*** Begin section ***
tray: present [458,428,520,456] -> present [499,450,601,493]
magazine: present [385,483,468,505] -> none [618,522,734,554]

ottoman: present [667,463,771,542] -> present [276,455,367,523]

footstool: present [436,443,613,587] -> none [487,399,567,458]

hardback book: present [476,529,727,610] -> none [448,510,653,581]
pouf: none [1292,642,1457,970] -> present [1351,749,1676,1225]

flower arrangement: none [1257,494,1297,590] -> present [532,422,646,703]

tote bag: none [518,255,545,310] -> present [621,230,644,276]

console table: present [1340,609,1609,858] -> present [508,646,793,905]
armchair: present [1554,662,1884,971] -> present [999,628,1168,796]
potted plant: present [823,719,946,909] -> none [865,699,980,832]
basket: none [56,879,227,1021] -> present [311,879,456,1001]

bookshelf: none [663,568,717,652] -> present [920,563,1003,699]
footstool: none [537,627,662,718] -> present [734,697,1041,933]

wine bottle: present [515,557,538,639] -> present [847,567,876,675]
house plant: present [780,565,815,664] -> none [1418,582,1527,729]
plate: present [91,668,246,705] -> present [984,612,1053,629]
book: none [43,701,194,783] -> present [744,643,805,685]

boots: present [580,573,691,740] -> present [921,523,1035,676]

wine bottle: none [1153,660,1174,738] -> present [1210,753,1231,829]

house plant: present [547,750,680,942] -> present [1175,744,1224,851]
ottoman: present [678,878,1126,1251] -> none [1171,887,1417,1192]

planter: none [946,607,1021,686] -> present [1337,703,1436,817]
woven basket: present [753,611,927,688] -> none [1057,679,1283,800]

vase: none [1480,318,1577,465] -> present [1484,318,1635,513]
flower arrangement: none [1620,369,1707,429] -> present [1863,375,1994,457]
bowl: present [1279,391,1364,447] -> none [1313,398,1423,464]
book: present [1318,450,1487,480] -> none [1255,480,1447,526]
*** End section ***
**WORK INSTRUCTIONS**
The data above should be returned exactly as written.

**TASK RESULT**
tray: present [458,428,520,456] -> present [499,450,601,493]
magazine: present [385,483,468,505] -> none [618,522,734,554]

ottoman: present [667,463,771,542] -> present [276,455,367,523]

footstool: present [436,443,613,587] -> none [487,399,567,458]

hardback book: present [476,529,727,610] -> none [448,510,653,581]
pouf: none [1292,642,1457,970] -> present [1351,749,1676,1225]

flower arrangement: none [1257,494,1297,590] -> present [532,422,646,703]

tote bag: none [518,255,545,310] -> present [621,230,644,276]

console table: present [1340,609,1609,858] -> present [508,646,793,905]
armchair: present [1554,662,1884,971] -> present [999,628,1168,796]
potted plant: present [823,719,946,909] -> none [865,699,980,832]
basket: none [56,879,227,1021] -> present [311,879,456,1001]

bookshelf: none [663,568,717,652] -> present [920,563,1003,699]
footstool: none [537,627,662,718] -> present [734,697,1041,933]

wine bottle: present [515,557,538,639] -> present [847,567,876,675]
house plant: present [780,565,815,664] -> none [1418,582,1527,729]
plate: present [91,668,246,705] -> present [984,612,1053,629]
book: none [43,701,194,783] -> present [744,643,805,685]

boots: present [580,573,691,740] -> present [921,523,1035,676]

wine bottle: none [1153,660,1174,738] -> present [1210,753,1231,829]

house plant: present [547,750,680,942] -> present [1175,744,1224,851]
ottoman: present [678,878,1126,1251] -> none [1171,887,1417,1192]

planter: none [946,607,1021,686] -> present [1337,703,1436,817]
woven basket: present [753,611,927,688] -> none [1057,679,1283,800]

vase: none [1480,318,1577,465] -> present [1484,318,1635,513]
flower arrangement: none [1620,369,1707,429] -> present [1863,375,1994,457]
bowl: present [1279,391,1364,447] -> none [1313,398,1423,464]
book: present [1318,450,1487,480] -> none [1255,480,1447,526]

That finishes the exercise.